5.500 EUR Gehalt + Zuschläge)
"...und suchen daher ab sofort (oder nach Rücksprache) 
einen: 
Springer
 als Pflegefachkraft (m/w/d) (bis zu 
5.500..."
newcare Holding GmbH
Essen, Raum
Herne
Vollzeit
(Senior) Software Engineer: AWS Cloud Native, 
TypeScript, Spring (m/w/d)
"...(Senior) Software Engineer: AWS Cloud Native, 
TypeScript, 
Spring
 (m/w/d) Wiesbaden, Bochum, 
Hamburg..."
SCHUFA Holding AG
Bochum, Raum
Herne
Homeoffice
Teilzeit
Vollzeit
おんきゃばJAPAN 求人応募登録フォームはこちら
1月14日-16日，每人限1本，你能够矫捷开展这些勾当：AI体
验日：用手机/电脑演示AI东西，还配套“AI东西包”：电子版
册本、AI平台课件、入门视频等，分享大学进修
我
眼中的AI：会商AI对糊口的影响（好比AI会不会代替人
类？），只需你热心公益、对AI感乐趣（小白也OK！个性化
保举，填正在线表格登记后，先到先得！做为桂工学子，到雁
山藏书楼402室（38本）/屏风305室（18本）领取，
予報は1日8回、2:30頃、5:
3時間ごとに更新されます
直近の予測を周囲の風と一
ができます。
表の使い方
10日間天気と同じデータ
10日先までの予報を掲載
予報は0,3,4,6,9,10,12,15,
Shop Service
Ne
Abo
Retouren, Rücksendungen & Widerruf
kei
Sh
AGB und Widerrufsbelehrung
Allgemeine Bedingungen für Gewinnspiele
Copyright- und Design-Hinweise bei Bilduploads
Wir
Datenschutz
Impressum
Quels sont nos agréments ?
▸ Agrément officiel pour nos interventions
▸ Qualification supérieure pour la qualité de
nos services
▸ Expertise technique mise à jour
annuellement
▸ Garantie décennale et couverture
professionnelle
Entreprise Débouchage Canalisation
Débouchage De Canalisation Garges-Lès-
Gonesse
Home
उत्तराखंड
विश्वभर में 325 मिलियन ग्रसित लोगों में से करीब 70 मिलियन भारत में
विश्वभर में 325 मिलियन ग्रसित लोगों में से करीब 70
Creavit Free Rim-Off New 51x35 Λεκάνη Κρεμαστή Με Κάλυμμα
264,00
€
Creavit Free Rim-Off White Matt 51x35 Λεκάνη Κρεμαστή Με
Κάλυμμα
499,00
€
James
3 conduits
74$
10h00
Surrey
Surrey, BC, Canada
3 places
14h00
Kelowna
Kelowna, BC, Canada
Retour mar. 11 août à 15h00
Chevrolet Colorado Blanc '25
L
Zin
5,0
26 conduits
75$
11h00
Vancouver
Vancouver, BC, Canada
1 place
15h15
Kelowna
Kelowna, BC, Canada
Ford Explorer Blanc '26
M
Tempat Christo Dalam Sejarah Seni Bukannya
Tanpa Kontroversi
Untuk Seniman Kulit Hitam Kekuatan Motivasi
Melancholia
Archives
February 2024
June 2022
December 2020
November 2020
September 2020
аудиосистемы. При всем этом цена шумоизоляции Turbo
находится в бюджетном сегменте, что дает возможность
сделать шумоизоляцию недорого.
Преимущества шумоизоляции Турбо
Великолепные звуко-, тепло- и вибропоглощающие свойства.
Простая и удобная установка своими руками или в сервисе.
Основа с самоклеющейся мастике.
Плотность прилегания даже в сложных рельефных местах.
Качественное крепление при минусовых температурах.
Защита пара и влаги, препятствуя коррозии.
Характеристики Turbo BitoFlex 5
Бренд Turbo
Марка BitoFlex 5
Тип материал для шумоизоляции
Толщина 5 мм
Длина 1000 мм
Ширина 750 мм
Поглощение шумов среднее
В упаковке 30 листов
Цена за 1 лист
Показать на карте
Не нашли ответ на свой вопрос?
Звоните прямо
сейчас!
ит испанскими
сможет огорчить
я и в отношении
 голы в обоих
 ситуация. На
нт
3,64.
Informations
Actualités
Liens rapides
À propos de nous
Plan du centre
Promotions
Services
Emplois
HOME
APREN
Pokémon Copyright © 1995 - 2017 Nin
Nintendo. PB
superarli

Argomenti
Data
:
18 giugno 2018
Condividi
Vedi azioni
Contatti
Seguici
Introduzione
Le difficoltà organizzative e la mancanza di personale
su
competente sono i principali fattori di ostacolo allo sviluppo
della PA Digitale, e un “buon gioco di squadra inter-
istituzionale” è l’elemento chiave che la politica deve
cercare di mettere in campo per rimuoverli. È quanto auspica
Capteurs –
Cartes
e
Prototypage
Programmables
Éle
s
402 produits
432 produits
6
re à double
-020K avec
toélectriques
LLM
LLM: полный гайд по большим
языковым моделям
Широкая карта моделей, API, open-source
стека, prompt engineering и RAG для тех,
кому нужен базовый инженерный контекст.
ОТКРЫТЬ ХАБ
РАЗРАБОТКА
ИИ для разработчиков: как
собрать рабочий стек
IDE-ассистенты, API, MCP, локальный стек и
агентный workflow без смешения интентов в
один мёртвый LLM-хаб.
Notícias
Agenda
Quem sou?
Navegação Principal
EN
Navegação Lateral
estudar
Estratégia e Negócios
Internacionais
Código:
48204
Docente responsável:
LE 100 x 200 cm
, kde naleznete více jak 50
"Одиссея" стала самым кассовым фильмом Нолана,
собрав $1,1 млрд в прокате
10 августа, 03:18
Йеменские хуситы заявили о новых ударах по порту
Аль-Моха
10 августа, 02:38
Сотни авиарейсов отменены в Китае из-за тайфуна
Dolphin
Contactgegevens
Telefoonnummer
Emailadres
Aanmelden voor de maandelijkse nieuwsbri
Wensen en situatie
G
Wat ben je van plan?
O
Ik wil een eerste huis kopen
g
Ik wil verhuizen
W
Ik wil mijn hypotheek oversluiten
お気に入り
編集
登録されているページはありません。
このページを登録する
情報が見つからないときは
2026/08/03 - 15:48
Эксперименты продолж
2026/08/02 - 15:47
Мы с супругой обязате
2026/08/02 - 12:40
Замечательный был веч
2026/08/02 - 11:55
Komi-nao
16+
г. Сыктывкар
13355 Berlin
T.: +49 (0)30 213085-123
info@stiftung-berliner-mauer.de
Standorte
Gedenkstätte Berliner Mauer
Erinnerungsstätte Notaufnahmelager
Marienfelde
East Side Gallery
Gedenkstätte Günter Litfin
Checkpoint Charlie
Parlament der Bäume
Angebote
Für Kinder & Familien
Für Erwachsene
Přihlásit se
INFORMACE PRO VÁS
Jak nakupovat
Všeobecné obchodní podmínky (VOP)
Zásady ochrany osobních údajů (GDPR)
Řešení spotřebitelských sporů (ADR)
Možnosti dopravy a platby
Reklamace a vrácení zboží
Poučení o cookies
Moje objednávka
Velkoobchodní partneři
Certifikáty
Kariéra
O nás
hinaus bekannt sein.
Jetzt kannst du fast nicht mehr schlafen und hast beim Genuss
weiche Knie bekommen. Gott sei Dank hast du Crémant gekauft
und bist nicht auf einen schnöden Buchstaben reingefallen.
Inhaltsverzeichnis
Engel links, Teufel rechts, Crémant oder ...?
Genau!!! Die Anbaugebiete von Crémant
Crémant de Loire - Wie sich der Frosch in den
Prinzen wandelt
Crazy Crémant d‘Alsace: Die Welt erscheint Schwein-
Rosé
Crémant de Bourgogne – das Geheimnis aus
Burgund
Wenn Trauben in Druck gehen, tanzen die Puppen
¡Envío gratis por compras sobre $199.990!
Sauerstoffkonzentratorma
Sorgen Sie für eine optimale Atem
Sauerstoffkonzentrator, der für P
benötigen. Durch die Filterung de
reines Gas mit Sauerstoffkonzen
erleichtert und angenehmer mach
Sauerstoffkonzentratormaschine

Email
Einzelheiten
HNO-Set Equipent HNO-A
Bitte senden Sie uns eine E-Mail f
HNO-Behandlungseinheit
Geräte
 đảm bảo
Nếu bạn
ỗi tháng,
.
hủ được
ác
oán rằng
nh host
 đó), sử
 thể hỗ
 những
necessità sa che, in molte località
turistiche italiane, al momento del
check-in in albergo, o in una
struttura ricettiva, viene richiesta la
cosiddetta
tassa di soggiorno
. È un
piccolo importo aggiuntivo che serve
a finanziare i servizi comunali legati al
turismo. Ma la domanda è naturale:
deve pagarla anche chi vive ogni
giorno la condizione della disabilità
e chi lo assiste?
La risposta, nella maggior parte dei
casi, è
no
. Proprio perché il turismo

§ §

Reproduce the entries from their first line through the line containing "Allgemeine Bedingungen für Gewinnspiele", switching "Herne" to "Dortmund" wherever it occurs and leaving everything else unchanged.

5.500 EUR Gehalt + Zuschläge)
"...und suchen daher ab sofort (oder nach Rücksprache) 
einen: 
Springer
 als Pflegefachkraft (m/w/d) (bis zu 
5.500..."
newcare Holding GmbH
Essen, Raum
Dortmund
Vollzeit
(Senior) Software Engineer: AWS Cloud Native, 
TypeScript, Spring (m/w/d)
"...(Senior) Software Engineer: AWS Cloud Native, 
TypeScript, 
Spring
 (m/w/d) Wiesbaden, Bochum, 
Hamburg..."
SCHUFA Holding AG
Bochum, Raum
Dortmund
Homeoffice
Teilzeit
Vollzeit
おんきゃばJAPAN 求人応募登録フォームはこちら
1月14日-16日，每人限1本，你能够矫捷开展这些勾当：AI体
验日：用手机/电脑演示AI东西，还配套“AI东西包”：电子版
册本、AI平台课件、入门视频等，分享大学进修
我
眼中的AI：会商AI对糊口的影响（好比AI会不会代替人
类？），只需你热心公益、对AI感乐趣（小白也OK！个性化
保举，填正在线表格登记后，先到先得！做为桂工学子，到雁
山藏书楼402室（38本）/屏风305室（18本）领取，
予報は1日8回、2:30頃、5:
3時間ごとに更新されます
直近の予測を周囲の風と一
ができます。
表の使い方
10日間天気と同じデータ
10日先までの予報を掲載
予報は0,3,4,6,9,10,12,15,
Shop Service
Ne
Abo
Retouren, Rücksendungen & Widerruf
kei
Sh
AGB und Widerrufsbelehrung
Allgemeine Bedingungen für Gewinnspiele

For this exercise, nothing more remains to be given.